Une publication des médis occidentaux met en garde contre le Fpeg. Nous lisons: «Faut-il avoir peur d'une Opep du gaz? Oui, si l'on craint le gaz cher, on peut craindre la nouvelle Opep du gaz. Quarante-huit ans après la création de l'Opep, douze pays exportateurs de gaz se sont réunis à Moscou le 23 décembre 2008 pour décider de la création d'une organisation similaire marquante: le Forum des Pays Exportateurs de Gaz (Fpeg), L'objectif premier du Fpeg est de vouloir désindexer le plus rapidement possible le prix du gaz de celui du pétrole et de trouver un consensus afin de stabiliser le marché sur la base d'un prix «juste», acceptable pour les producteurs et pour les consommateurs.

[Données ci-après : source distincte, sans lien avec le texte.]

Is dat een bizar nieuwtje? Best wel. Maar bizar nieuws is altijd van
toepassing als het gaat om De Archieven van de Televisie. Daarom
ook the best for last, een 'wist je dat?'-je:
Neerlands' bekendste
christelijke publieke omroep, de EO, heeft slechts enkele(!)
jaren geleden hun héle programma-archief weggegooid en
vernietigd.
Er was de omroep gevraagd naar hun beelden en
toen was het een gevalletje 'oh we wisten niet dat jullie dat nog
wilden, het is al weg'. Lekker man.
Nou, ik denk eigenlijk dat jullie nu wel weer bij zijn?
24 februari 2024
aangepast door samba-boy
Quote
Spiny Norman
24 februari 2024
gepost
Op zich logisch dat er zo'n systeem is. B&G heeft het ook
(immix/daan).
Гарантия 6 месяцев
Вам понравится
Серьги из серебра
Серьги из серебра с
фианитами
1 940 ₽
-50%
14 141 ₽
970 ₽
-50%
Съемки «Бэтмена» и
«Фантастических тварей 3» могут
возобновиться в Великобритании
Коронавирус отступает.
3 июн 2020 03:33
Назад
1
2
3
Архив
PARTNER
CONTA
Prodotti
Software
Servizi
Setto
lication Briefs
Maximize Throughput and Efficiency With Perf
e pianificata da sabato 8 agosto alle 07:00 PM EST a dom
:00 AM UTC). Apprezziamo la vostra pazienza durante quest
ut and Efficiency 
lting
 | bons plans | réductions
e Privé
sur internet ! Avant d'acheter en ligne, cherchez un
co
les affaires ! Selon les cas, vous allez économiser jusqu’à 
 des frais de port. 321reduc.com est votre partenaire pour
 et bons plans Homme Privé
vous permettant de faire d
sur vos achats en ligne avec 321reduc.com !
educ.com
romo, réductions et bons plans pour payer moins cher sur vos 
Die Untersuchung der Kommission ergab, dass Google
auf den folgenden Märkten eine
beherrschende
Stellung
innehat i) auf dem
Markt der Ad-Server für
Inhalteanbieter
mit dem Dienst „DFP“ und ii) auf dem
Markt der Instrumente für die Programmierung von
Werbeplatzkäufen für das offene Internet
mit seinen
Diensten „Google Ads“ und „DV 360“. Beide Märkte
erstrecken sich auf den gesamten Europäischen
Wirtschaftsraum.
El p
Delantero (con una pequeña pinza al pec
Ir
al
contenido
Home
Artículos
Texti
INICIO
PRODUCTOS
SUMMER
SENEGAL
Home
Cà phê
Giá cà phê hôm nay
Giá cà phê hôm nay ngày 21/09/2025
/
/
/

Par le biais de l'indexation des prix, la perspective d'une pénurie prochaine du pétrole a donc pour effet de pousser le prix du gaz naturel à la hausse, même si ce dernier est encore suffisamment abondant. Et puis, les raisons historiques de l'indexation n'existent plus. on utilise dorénavant plus de gaz que de produits pétroliers pour le chauffage ou dans les centrales électriques, une tendance qui ne cesse de se confirmer» (3)

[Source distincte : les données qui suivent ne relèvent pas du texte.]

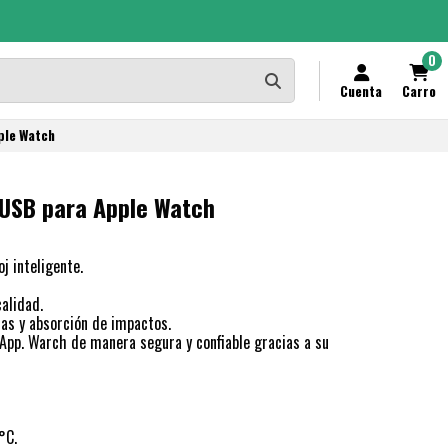
 POR $6.990
0
Cuenta
Carro
ple Watch
USB para Apple Watch
j inteligente.
calidad.
as y absorción de impactos.
App. Warch de manera segura y confiable gracias a su
°C.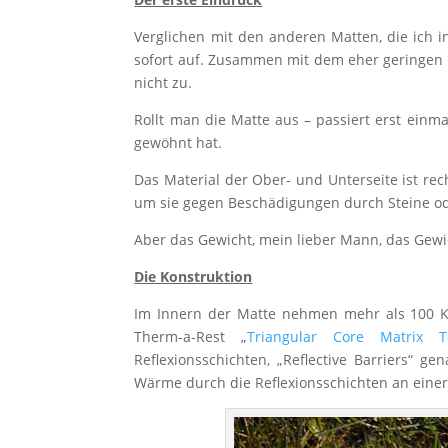
Verglichen mit den anderen Matten, die ich 
sofort auf. Zusammen mit dem eher geringen G
nicht zu.
Rollt man die Matte aus – passiert erst ein
gewöhnt hat.
Das Material der Ober- und Unterseite ist re
um sie gegen Beschädigungen durch Steine od
Aber das Gewicht, mein lieber Mann, das Gew
Die Konstruktion
Im Innern der Matte nehmen mehr als 100 
Therm-a-Rest „
Triangular Core Matrix T
Reflexionsschichten, „Reflective Barriers“ 
Wärme durch die Reflexionsschichten an einer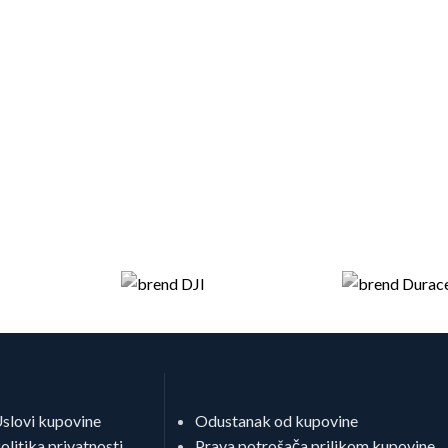
slovi kupovine
Odustanak od kupovine
olitika privatnosti
Prava potrošača prilikom kupovine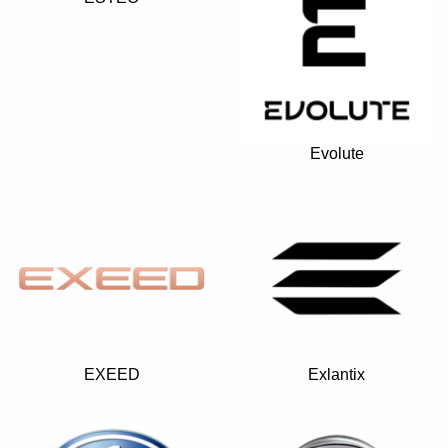
Evolute
EXEED
Exlantix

C'est un fait la situation du gaz naturel n'est pas reluisante du côté des producteurs. D'un côté les pays consommateurs, notamment des pays développés parent de vertu le gaz naturel au vue de ses possibilités, notamment dans la production d'énergie électrique;De l'autre, ils mettent à terr, les contrats de long terme et misent sur l'immédiat dans le marché spot. À terme, le développement de nouvelles capacités sera compromis mais cela ne les intéresse pas.
Le Forum des pays Exportateurs de Gaz (GecfF), dont le 7e Sommet des chefs d'Etat et de gouvernement se tiendra à Alger, du 29 février au 2 mars 2024, est une organisation intergouvernementale représentant les principaux pays exportateurs de gaz au monde, soit 70% des réserves mondiales prouvées de gaz, plus de 40% de la production commercialisée, 47% des exportations par gazoduc et plus de la moitié des exportations de GNL dans le monde. - 12 membres permanents (Algérie, Bolivie, Egypte, Guinée équatoriale, Iran, Libye, Nigeria, Qatar, Russie, Trinité-et-Tobago, Emirats arabes unis, Venezuela) et sept membres observateurs Les pays du Forum devraient valablement étudier comment arrêter cette descente aux enfers du prix du gaz; Cela rappelle la création de l'Opep qui a vu le jour à cause des prix dérisoires que les compagnies pétrolières payaient aux pays producteurs. C'est la seule façon d'arriver à une coopération sereine de dialogue, avec les pays consommateurs en vue de soutenir un juste prix et contribuer ainsi au développement durable et à la sécurité énergétique mondiale.